This morning I was thinking about Adam and Eve. They were cursed too to be cut off from the presence of the Lord, like the Lamanites. Do they have some sort of mark as well? I have played around with the idea that maybe the “coats of skins” (or garments) is a sort of mark. This morning I’m thinking more about that. (Or would the aprons of fig leaves that they make for themselves are more of a mark?) By looking at Genesis 3, I see that God curses the ground for Adam’s sake, that Eve is told she will sorrow too, and these are collectively sometimes called their “cursings” (although I think there is a lot to talk about still there). But if we go with that for now, at least in a broad sense, or if we at least see this as the moment of them being cut of from the presence of the Lord, then I find it cool that right after this is where God make them coats of skins. Perhaps those are a “mark” on their bodies? I know not all of Adam’s children have worn these coats of skins if we think of them as the temple garments, but perhaps we could read it as clothes generally? If a “mark” communicates that God is preserving a people with a covenant, even though their parents have not always kept the commandments, what in that garment communicates that God is preserving people? (I think there are interesting answers to that question for those who have been to the temple!).

There’s a lot to think about (as always) but I like the idea that the garment is a mark showing that God remembers Adam and Eve’s family, and wants them to return to His presence.


Some thoughts on Adam and Eve today


I don’t have any particular aim or question I want to answer this morning, but I just feel drawn to the stories of Adam and Eve for some reason. So, here are some thoughts as they occur to me this morning.

From Genesis 1:24-26:

And God said, Let the earth bring forth the living creature after his kind, cattle, and creeping thing, and beast of the earth after his kind: and it was so. And God made the beast of the earth after his kind, and cattle after their kind, and every thing that creepeth upon the earth after his kind: and God saw that it was good.

And God said, Let us make man in our image, after our likeness: and let them have dominion over the fish of the sea, and over the fowl of the air, and over the cattle, and over all the earth, and over every creeping thing that creepeth upon the earth.
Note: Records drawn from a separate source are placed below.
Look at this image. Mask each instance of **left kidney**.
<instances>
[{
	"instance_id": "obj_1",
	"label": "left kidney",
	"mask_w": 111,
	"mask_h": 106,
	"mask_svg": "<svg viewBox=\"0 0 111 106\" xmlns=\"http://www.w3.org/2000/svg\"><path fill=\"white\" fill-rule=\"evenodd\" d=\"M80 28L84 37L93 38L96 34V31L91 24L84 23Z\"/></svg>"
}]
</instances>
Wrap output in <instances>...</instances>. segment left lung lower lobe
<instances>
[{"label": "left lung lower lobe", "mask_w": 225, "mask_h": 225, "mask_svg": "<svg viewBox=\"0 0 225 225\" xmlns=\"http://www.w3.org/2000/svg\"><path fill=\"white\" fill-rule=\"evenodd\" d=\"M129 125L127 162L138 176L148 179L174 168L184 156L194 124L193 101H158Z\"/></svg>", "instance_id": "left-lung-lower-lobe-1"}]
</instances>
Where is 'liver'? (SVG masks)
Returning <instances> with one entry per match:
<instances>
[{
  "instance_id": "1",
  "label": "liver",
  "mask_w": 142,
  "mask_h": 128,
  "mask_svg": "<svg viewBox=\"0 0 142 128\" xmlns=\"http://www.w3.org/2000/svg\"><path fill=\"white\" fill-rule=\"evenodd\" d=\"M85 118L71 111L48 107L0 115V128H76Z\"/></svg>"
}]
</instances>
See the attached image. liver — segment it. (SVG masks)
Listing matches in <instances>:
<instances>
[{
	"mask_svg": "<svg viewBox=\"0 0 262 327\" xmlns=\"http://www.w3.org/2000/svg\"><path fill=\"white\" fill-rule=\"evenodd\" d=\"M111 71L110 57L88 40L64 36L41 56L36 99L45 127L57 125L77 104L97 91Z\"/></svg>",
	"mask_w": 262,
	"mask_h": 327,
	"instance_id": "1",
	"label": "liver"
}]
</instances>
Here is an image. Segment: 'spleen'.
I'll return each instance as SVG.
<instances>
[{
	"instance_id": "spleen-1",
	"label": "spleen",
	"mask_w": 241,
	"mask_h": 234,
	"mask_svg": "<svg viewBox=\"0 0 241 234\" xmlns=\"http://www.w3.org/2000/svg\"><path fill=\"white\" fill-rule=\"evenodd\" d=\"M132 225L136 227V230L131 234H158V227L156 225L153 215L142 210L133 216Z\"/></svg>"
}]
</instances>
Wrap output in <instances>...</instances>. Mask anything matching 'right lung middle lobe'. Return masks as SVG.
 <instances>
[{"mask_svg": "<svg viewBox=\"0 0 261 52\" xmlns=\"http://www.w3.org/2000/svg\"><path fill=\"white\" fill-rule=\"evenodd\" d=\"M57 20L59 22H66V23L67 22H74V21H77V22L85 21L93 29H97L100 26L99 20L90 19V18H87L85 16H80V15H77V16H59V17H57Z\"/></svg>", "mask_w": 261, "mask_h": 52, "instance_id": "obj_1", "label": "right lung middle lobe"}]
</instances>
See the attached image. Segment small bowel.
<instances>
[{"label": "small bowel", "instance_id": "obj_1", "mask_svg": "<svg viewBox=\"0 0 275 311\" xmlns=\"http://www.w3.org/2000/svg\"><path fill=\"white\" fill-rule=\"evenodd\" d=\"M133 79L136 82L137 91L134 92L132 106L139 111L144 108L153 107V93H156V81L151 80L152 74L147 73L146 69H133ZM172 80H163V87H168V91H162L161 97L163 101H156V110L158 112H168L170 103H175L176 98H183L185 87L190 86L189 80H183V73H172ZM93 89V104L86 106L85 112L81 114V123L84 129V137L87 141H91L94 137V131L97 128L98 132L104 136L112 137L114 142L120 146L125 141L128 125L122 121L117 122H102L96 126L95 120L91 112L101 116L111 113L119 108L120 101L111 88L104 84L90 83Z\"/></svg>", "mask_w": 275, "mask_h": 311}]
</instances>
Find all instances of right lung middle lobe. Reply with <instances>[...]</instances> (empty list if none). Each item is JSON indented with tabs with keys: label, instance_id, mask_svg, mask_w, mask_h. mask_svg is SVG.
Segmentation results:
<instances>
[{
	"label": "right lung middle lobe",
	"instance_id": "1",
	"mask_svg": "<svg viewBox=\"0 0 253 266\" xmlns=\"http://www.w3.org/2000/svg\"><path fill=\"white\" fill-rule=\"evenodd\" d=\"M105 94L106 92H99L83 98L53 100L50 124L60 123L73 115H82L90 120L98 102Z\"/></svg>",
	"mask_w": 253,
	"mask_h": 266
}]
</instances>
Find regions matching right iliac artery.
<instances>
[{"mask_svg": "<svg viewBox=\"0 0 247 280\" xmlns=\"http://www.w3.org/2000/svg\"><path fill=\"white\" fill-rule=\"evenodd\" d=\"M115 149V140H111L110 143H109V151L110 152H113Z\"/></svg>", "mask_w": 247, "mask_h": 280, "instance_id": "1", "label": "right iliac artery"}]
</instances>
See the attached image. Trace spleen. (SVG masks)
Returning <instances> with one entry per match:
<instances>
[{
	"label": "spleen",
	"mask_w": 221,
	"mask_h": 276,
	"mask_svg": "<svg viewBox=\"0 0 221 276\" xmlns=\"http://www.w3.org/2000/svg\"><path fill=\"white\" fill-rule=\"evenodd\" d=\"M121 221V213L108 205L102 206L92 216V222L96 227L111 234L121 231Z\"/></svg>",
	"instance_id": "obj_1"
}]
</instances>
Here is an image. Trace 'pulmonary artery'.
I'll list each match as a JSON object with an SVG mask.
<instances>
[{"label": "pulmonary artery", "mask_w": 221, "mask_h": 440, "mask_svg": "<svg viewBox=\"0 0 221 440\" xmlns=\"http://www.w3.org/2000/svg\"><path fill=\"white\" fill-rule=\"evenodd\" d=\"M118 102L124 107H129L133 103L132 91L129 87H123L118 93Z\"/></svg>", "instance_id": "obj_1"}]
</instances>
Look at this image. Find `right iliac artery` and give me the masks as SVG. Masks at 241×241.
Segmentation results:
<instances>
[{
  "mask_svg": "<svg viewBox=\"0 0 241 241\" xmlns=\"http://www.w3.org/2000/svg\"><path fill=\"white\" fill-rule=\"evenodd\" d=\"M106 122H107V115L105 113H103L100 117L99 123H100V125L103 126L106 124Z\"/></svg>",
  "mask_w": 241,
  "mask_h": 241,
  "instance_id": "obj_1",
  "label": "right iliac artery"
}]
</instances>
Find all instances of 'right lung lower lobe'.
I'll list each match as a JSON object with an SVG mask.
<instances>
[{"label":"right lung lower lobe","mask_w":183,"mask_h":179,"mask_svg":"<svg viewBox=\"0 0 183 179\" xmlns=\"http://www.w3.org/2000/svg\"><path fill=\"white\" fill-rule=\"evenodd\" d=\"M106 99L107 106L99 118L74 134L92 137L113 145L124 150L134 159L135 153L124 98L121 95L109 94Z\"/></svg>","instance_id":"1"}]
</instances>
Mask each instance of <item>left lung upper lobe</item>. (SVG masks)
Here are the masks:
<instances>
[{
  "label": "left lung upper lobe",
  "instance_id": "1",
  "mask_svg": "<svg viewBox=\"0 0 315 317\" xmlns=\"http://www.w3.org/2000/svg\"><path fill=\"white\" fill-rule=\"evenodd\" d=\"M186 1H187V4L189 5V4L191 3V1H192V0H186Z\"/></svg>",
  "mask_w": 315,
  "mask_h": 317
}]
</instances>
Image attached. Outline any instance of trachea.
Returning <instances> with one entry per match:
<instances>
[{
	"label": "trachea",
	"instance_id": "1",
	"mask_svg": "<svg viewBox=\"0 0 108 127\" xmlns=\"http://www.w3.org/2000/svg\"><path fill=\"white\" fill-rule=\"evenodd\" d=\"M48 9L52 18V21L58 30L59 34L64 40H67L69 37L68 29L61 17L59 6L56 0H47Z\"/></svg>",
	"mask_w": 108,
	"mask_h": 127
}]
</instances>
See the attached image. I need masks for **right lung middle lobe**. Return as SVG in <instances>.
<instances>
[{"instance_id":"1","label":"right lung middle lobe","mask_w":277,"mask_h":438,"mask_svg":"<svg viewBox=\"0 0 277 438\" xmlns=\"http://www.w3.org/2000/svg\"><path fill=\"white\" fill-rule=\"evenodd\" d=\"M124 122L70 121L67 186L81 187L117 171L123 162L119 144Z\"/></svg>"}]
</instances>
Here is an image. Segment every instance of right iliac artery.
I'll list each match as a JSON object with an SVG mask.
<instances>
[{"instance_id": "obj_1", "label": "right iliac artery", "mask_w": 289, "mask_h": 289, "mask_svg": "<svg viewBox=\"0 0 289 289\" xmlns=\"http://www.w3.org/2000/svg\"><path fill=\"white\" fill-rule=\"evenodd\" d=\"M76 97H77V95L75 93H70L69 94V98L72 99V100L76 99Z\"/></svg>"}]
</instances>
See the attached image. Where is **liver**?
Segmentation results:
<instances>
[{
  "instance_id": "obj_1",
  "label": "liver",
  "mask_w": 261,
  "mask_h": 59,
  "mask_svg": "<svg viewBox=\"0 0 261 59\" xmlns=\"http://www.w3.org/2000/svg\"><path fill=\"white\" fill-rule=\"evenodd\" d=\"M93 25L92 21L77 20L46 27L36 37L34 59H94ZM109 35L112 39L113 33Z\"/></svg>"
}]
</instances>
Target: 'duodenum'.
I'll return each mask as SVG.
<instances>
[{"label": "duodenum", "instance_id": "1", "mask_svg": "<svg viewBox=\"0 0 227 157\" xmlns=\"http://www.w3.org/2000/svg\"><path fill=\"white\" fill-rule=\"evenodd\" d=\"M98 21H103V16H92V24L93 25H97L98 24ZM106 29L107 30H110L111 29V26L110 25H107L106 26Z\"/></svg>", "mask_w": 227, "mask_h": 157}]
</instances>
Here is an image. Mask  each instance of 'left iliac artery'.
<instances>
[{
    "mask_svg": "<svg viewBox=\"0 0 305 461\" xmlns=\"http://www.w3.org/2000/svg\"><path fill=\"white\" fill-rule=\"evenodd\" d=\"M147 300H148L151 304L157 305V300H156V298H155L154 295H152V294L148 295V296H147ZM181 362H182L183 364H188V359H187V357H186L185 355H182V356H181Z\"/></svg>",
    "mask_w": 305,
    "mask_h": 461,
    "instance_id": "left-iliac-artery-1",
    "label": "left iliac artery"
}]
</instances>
“Let the earth bring forth” — what an interesting thing to say! Why is the earth doing the action here? And why is God “letting” it do this? Is the earth naturally want to do this? Some have said evolution is obviously true, some say it’s impossible to be true with there being a God. I don’t come down on one side or the other right now — I haven’t done the reading on it, on the one hand, in order to have much to say about it, but on the other hand, as a Mormon I come from a tradition that sees God using laws of science to perform miracles, etc., so there isn’t any immediate, automatic reaction against evolution, either. I suppose the part that I find interesting is whether or not we can go from one species to the next — I think that is the part that worries people, and the part that I wonder if we can line up with the text of Genesis. Granted, each time scripture is given it is given to a particular people with a particular way of thinking, so, it might not much matter if we can or can not line up evolution with the scriptures. But, what I am noticing here is that the earth is the acting figure, and the idea that all life came from the earth is an idea evolution matches up with. Second, there is still a “kind” after which these animals need to be created. And then third, it also says that “God made” these animals. It sounds like the earth, and God, made these animals. Is it possible that evolution is the “natural” way of things (“let the earth do its thing”), but then God steps in and intervenes at certain points to stop evolution of a particular animal, so then from that point the animal will reproduce after its own kind? Does God stabilize what the earth does naturally? I like the idea, though I know there’s one concern of those against evolution that I still wonder about (but can’t know about): how do spirits fit into this? If animals are developing and changing, of what nature are their spirits? The main concern will be at what point do we have people spirits instead of monkey spirits, if indeed our bodies are evolved from them??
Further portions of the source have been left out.